Theater Mit "Glashäuser" begibt sich ein israelischer Choreograf auf Spurensuche nach seiner Familie

Zwickau. 

Welchen Einfluss haben unsere Wurzeln auf unsere Identität? Mit dieser Frage beschäftigt sich der israelische Choreograf Oded Ronen in seinem Stück "Glashäuser", das am Freitag Premiere im Zwickauer Malsaal feiert.

Vorfahren des Choreografen aus dem Vogtland

So sieht der weltweit erfolgreiche Choreograf die internationale Herkunft der Kompanie-Tänzer denn auch als ein großes Geschenk. "Weil sie verschiedene Perspektiven ermöglicht", sagt Ronen, dessen Vorfahren mütterlicherseits aus Plauen stammen. Seine Ururgroßeltern kamen 1905 aus Galizien ins Vogtland.
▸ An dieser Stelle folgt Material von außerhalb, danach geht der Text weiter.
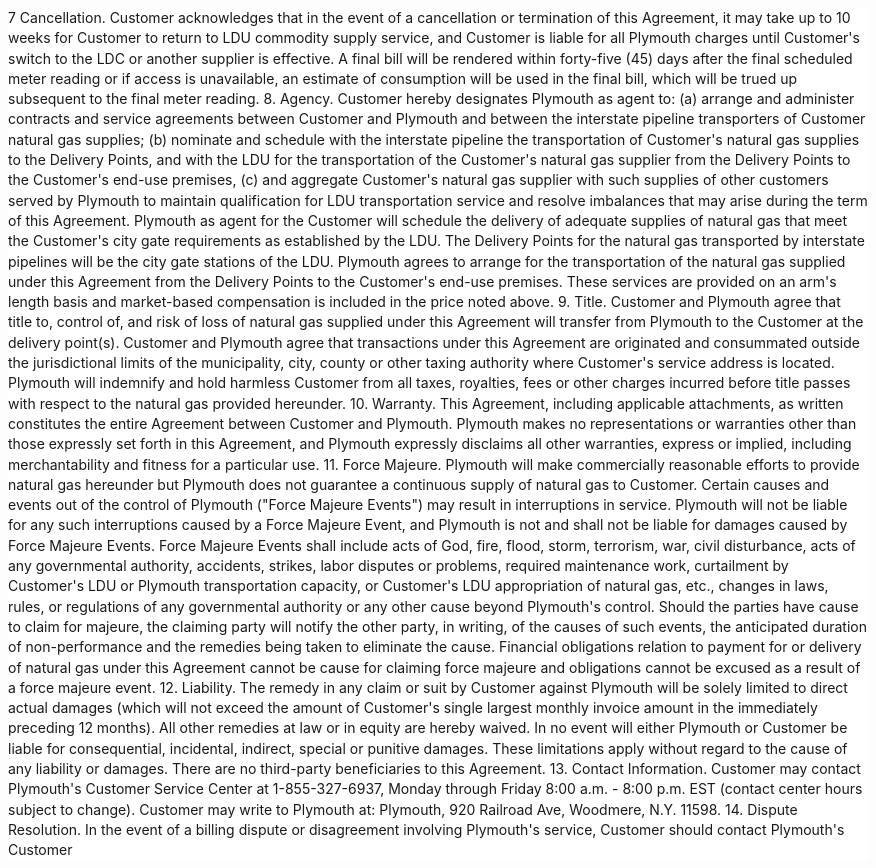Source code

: 7 Cancellation. Customer acknowledges that in the event of a cancellation or termination of this Agreement, it may take up to 10 weeks for Customer to return to LDU commodity supply service, and Customer is liable for all Plymouth charges until Customer's switch to the LDC or another supplier is effective. A final bill will be rendered within forty-five (45) days after the final
scheduled meter reading or if access is unavailable, an estimate of consumption will be used in the final bill, which will be trued up subsequent to the final meter reading.
8. Agency. Customer hereby designates Plymouth as agent to: (a) arrange and administer contracts and service agreements between Customer and Plymouth and between the interstate pipeline transporters of Customer natural gas supplies; (b) nominate and schedule with the interstate pipeline the transportation of Customer's natural gas supplies to the Delivery Points, and with the LDU for the transportation of the Customer's natural gas supplier from the Delivery Points to the Customer's end-use premises, (c) and aggregate Customer's natural gas supplier with such supplies of other customers served by Plymouth to maintain qualification for LDU transportation service and resolve imbalances that may arise during the term of this Agreement. Plymouth as agent for the Customer will schedule the delivery of adequate supplies of natural gas that meet the Customer's city gate requirements as established by the LDU. The Delivery Points for the natural gas transported by interstate pipelines will be the city gate stations of the LDU. Plymouth agrees to arrange for the transportation of the natural gas supplied under this Agreement from the Delivery Points to the Customer's end-use premises. These services are provided on an arm's length basis and market-based compensation is included in the price noted above.
9. Title. Customer and Plymouth agree that title to, control of, and risk of loss of natural gas supplied under this Agreement will transfer from Plymouth to the Customer at the delivery point(s). Customer and Plymouth agree that transactions under this Agreement are originated and consummated outside the jurisdictional limits of the municipality, city, county or other taxing authority where Customer's service address is located. Plymouth will indemnify and hold harmless Customer from all taxes, royalties, fees or other charges incurred before title passes with respect to the natural gas provided hereunder.
10. Warranty. This Agreement, including applicable attachments, as written constitutes the entire Agreement between Customer and Plymouth. Plymouth makes no representations or warranties other than those expressly set forth in this Agreement, and Plymouth expressly disclaims all other warranties, express or implied, including merchantability and fitness for a particular use.
11. Force Majeure. Plymouth will make commercially reasonable efforts to provide natural gas hereunder but Plymouth does not guarantee a continuous supply of natural gas to Customer. Certain causes and events out of the control of Plymouth ("Force Majeure Events") may result in interruptions in service. Plymouth will not be liable for any such interruptions caused by a Force Majeure Event, and Plymouth is not and shall not be liable for damages caused by Force Majeure Events. Force Majeure Events shall include acts of God, fire, flood, storm, terrorism, war, civil disturbance, acts of any governmental authority, accidents, strikes, labor disputes or problems, required maintenance work, curtailment by Customer's LDU or Plymouth transportation capacity, or Customer's LDU appropriation of natural gas, etc., changes in laws, rules, or regulations of any governmental authority or any other cause beyond Plymouth's control. Should the parties have cause to claim for majeure, the claiming party will notify the other party, in writing, of the causes of such events, the anticipated duration of non-performance and the remedies being taken to eliminate the cause. Financial obligations relation to payment for or delivery of natural gas under this Agreement cannot be cause for claiming force majeure and obligations cannot be excused as a result of a force majeure event.
12. Liability. The remedy in any claim or suit by Customer against Plymouth will be solely limited to direct actual damages (which will not exceed the amount of Customer's single largest monthly invoice amount in the immediately preceding 12 months). All other remedies at law or in equity are hereby waived. In no event will either Plymouth or Customer be liable for consequential, incidental, indirect, special or punitive damages. These limitations apply without regard to the cause of any liability or damages. There are no third-party beneficiaries to this Agreement.
13. Contact Information. Customer may contact Plymouth's Customer Service Center at 1-855-327-6937, Monday through Friday 8:00 a.m. - 8:00 p.m. EST (contact center hours subject to change). Customer may write to Plymouth at: Plymouth, 920 Railroad Ave, Woodmere, N.Y. 11598.
14. Dispute Resolution. In the event of a billing dispute or disagreement involving Plymouth's service, Customer should contact Plymouth's Customer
Mit der Machtergreifung der Nationalsozialisten 1933 flohen einige von ihnen vor den Pogromen und Deportationen. Die meisten verloren aber durch den NS-Terror ihr Leben. Das Stück sei kein Stück über Deutschland, es gehe hier um die Mechanismen der Ausgrenzung und darum, wie schnell eine Stimmung kippen kann, sagte Ronen auf der Einführungsmatinee am Sonntag. Der an das Sprichwort "Wer im Glashaus sitzt, sollte nicht mit Steinen werfen" angelehnte Titel heiße "Glashäuser" und nicht "Glashaus", weil wir gleichzeitig Opfer und Täter sind, so der Choreograf, der den Zugang zum schwierigen Thema durch die Wahl der Musik fand. So wird neben den verschiedenen Nationalhymnen auch der 3. Satz von Gustav Mahlers 1. Sinfonie vertanzt, die für Ronen durch die Einflüsse der jüdischen Musik "wie die Faust aufs Auge" zum Thema passt.
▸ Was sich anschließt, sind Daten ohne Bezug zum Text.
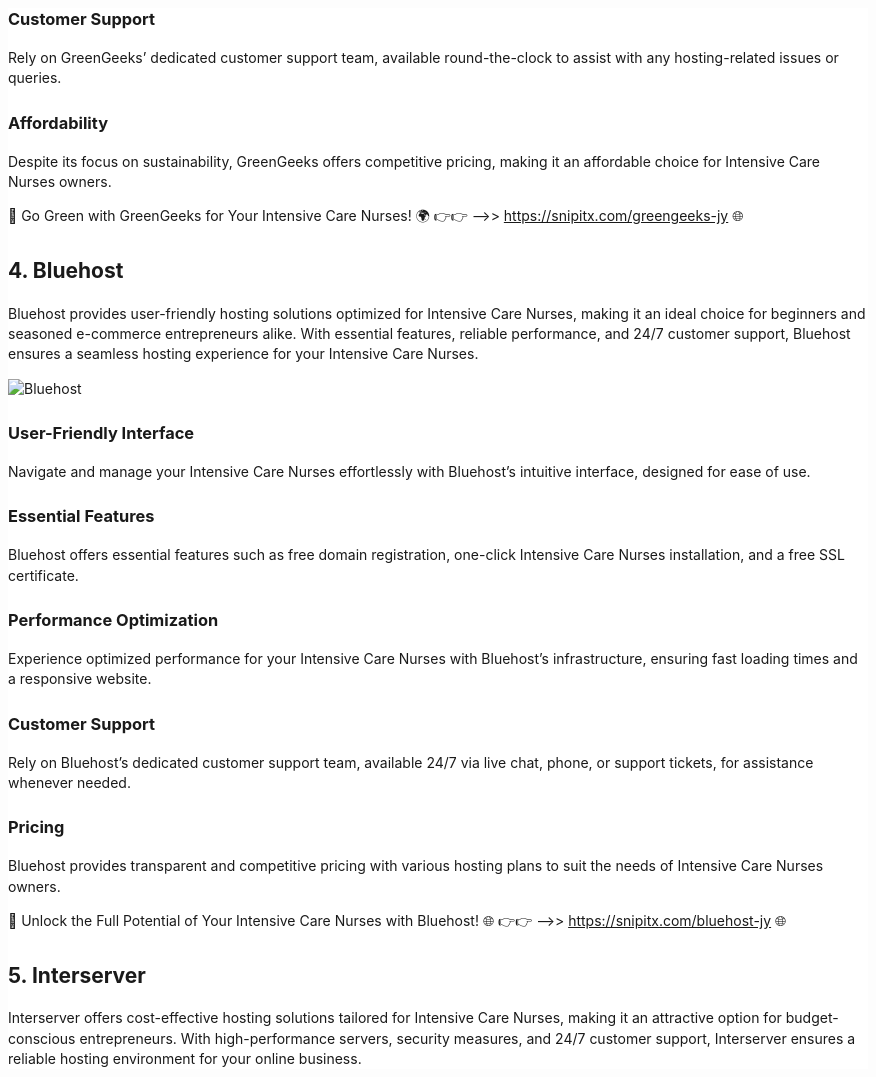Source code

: ### Customer Support
Rely on GreenGeeks’ dedicated customer support team, available round-the-clock to assist with any hosting-related issues or queries.

### Affordability
Despite its focus on sustainability, GreenGeeks offers competitive pricing, making it an affordable choice for Intensive Care Nurses owners.

🌿 Go Green with GreenGeeks for Your Intensive Care Nurses! 🌍
👉👉 -->> https://snipitx.com/greengeeks-jy 🌐

## 4. Bluehost

Bluehost provides user-friendly hosting solutions optimized for Intensive Care Nurses, making it an ideal choice for beginners and seasoned e-commerce entrepreneurs alike. With essential features, reliable performance, and 24/7 customer support, Bluehost ensures a seamless hosting experience for your Intensive Care Nurses.

![Bluehost](https://i.imgur.com/PasFF9E.jpeg "Bluehost Hosting")

### User-Friendly Interface
Navigate and manage your Intensive Care Nurses effortlessly with Bluehost’s intuitive interface, designed for ease of use.

### Essential Features
Bluehost offers essential features such as free domain registration, one-click Intensive Care Nurses installation, and a free SSL certificate.

### Performance Optimization
Experience optimized performance for your Intensive Care Nurses with Bluehost’s infrastructure, ensuring fast loading times and a responsive website.

### Customer Support
Rely on Bluehost’s dedicated customer support team, available 24/7 via live chat, phone, or support tickets, for assistance whenever needed.

### Pricing
Bluehost provides transparent and competitive pricing with various hosting plans to suit the needs of Intensive Care Nurses owners.

🚀 Unlock the Full Potential of Your Intensive Care Nurses with Bluehost! 🌐
👉👉 -->> https://snipitx.com/bluehost-jy 🌐

## 5. Interserver

Interserver offers cost-effective hosting solutions tailored for Intensive Care Nurses, making it an attractive option for budget-conscious entrepreneurs. With high-performance servers, security measures, and 24/7 customer support, Interserver ensures a reliable hosting environment for your online business.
Ausführliche Recherchen zum zweiten Weltkrieg

"Wir haben für das Stück sehr viel in Archiven recherchiert, auch nach Bildmaterial aus Plauen - vor und nach der Zerstörung im Zweiten Weltkrieg", erklärte Dramaturgin Hanna Kneißler. Der italienische Bühnenbildner Silvio Motta entwickelte aus den Bildern Videoprojektionen. Die drei "Lametten"-Projektionsflächen seien ein Teil des Stückes und keine Dekoration, so Motta, der die Tänzerinnen und Tänzer in weiße "Uniformen" einkleidete. Sie unterscheiden sich nur durch schwarze Konturen, die die Gruppe äußerlich zu Individuen machen. So emotional-anstrengend die Arbeit an den "Glashäusern" für die Künstler war, so tief gingen den Matinee-Besuchern bereits die vorgestellten Ausschnitte aus dem Stück unter die Haut.